How I Saved Millions in Gen AI Token Costs — A Real Experiment on Efficiency Gains

The title might sound dramatic — and yes, I didn’t storm into a boardroom shouting about millions saved.

But what started as a casual read on a clever efficiency hack turned into a personal experiment in one of my projects — and the results were eye-opening. A simple adjustment in how data is formatted led to significant reductions in token usage, and at scale, that translates to real cost savings.

Here’s what I discovered and how you can apply it too.

Why Tokens Add Up

If you’ve used Gen AI APIs like OpenAI or Gemini, you know that every token counts — input and output alike.

For a handful of calls, the difference may seem trivial. But when you scale to thousands or millions of requests, even a small inefficiency quietly stacks into noticeable costs.

This experiment began with a simple question:

Can how data is formatted actually impact token usage?

Turns out, yes — and it’s more impactful than you’d think.

Experimenting With Data Formats

The article I read suggested that one data format could reduce token usage compared to standard JSON. I wanted to see it in practice, so I set up a test in my project.

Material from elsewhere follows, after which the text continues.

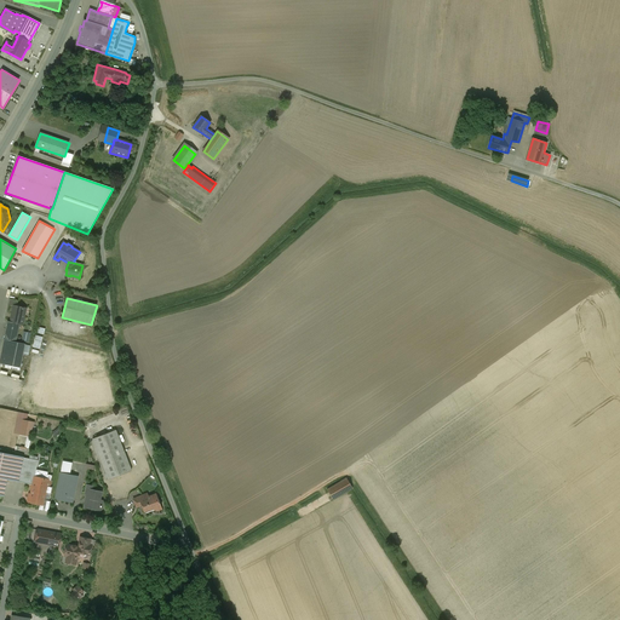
[(17,306),(13,305),(13,306),(10,322),(19,325),(22,325),(26,309),(17,306)]
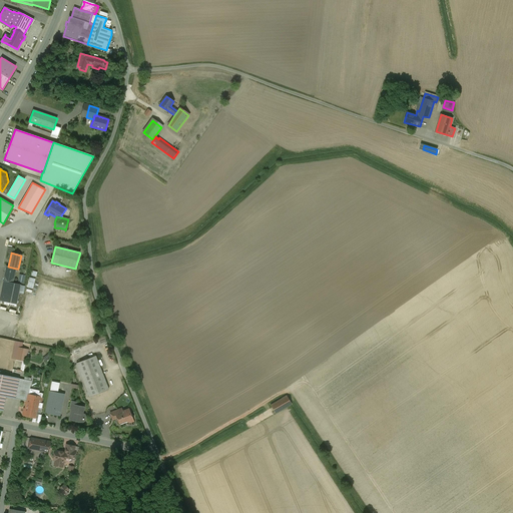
[(16,269),(8,267),(6,266),(3,281),(13,283),(16,269)]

Here’s a snapshot of the comparison:

JSON (standard format):

{
  "invoice_id": "INV-342",
  "vendor": "CodeTerra",
  "amount": 4500,
  "currency": "USD"
}

YAML (alternative format):

invoice_id: INV-342
vendor: CodeTerra
amount: 4500
currency: USD

Both contain identical information. But the alternative format eliminates extra punctuation — braces, commas, quotes — which reduces the number of tokens when processed by the AI model.

Results From My Project

A 20% drop in output tokens and 30% drop in character count might sound small, but when you’re processing hundreds of thousands of calls, the cumulative savings are huge.

It’s the kind of optimization that, at scale, feels like “millions saved” — even if it’s metaphorical for your project.

Note: the result can vary based on the data, few may get the better results, but it's worth trying.

Implementing It Without Breaking Your Workflow

Most systems still expect JSON, so I set up a conversion pipeline:

const yaml = require("js-yaml");
 
// Example AI output in YAML
const yamlData = `
invoice_id: INV-342
vendor: CodeTerra
amount: 4500
currency: USD
`;
 
// Convert YAML → JSON
const json = yaml.load(yamlData);
console.log(json);

Fast, lightweight, and it preserves efficiency while keeping backend systems happy.

Why This Actually Works

The secret is simple:

Fewer symbols = fewer tokens
Compact structure = higher semantic density
Cleaner data = easier for the model to process

It’s a small change, but one that scales beautifully.

Key Takeaways

1) Test ideas yourself — reading about a hack is one thing; validating it in your workflow is another.
2) Serialization matters — it affects both readability and cost.
3) Small tweaks multiply — token savings compound quickly at scale.
4) Practical conversion is easy — you can integrate efficiency improvements without changing your existing backend.

Final Thoughts

This experiment showed me that optimization doesn’t always require rewriting models or infrastructure. Sometimes, it’s about noticing tiny inefficiencies that quietly eat resources, like extra characters in a data format.

The “millions saved” might be metaphorical here, but at scale, the idea is real: small changes in AI workflows can have outsized impacts on costs and performance.

And in my case, it all started with a simple experiment inspired by an article — validating it in a live project turned theory into real insight.